Geef de regels tussen de regel met "y exploran las" en de regel met "Black Lives Matter" ongewijzigd terug, beide regels inbegrepen.
───── GETOOND MATERIAAL ─────
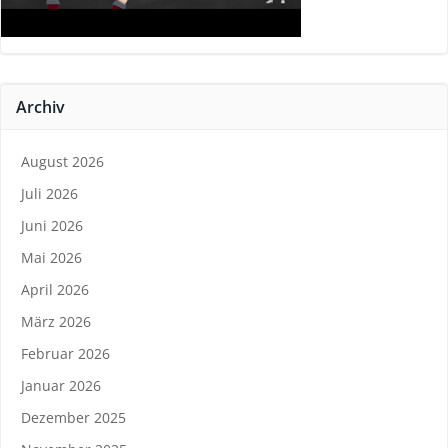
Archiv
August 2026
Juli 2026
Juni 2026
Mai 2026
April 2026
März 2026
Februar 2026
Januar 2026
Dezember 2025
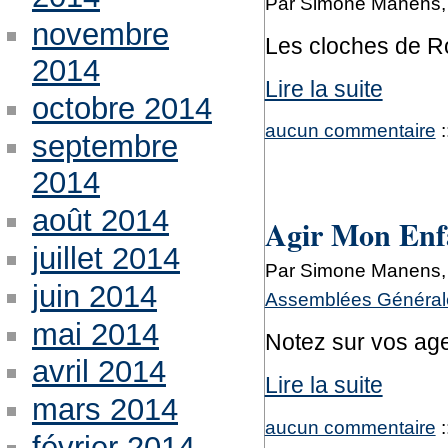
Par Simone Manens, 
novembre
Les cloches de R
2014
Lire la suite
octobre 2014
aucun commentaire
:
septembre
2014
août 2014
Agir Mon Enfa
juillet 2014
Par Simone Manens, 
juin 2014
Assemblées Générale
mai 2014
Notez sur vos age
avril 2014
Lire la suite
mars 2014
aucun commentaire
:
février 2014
─────
───── GETOOND MATERIAAL ─────
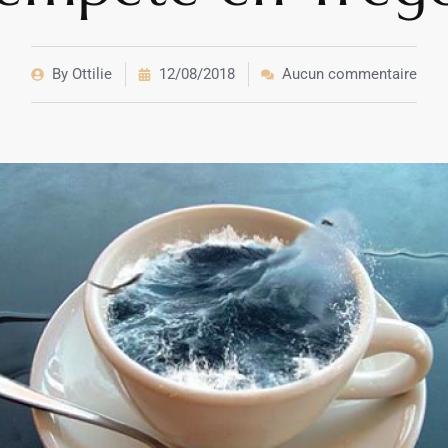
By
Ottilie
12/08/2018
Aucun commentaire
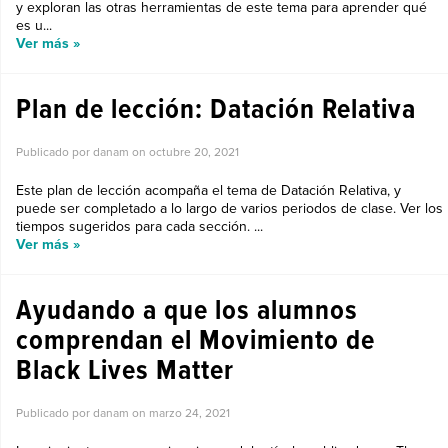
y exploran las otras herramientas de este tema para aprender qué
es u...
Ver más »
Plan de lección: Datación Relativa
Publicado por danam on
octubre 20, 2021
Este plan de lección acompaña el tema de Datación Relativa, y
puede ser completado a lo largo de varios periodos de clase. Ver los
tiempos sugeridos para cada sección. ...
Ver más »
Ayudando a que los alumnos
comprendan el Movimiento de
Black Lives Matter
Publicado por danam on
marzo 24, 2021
─────
───── GETOOND MATERIAAL ─────
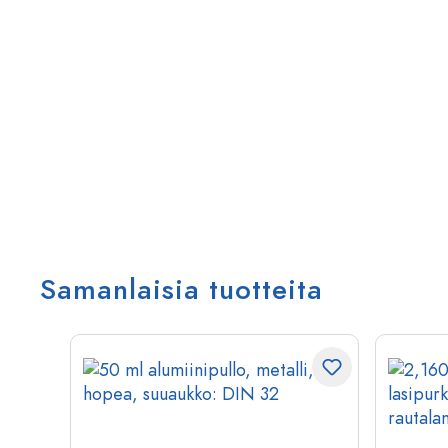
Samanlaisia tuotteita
─────
ANTWOORD HIERONDER ::
y exploran las otras herramientas de este tema para aprender qué
es u...
Ver más »
Plan de lección: Datación Relativa
Publicado por danam on
octubre 20, 2021
Este plan de lección acompaña el tema de Datación Relativa, y
puede ser completado a lo largo de varios periodos de clase. Ver los
tiempos sugeridos para cada sección. ...
Ver más »
Ayudando a que los alumnos
comprendan el Movimiento de
Black Lives Matter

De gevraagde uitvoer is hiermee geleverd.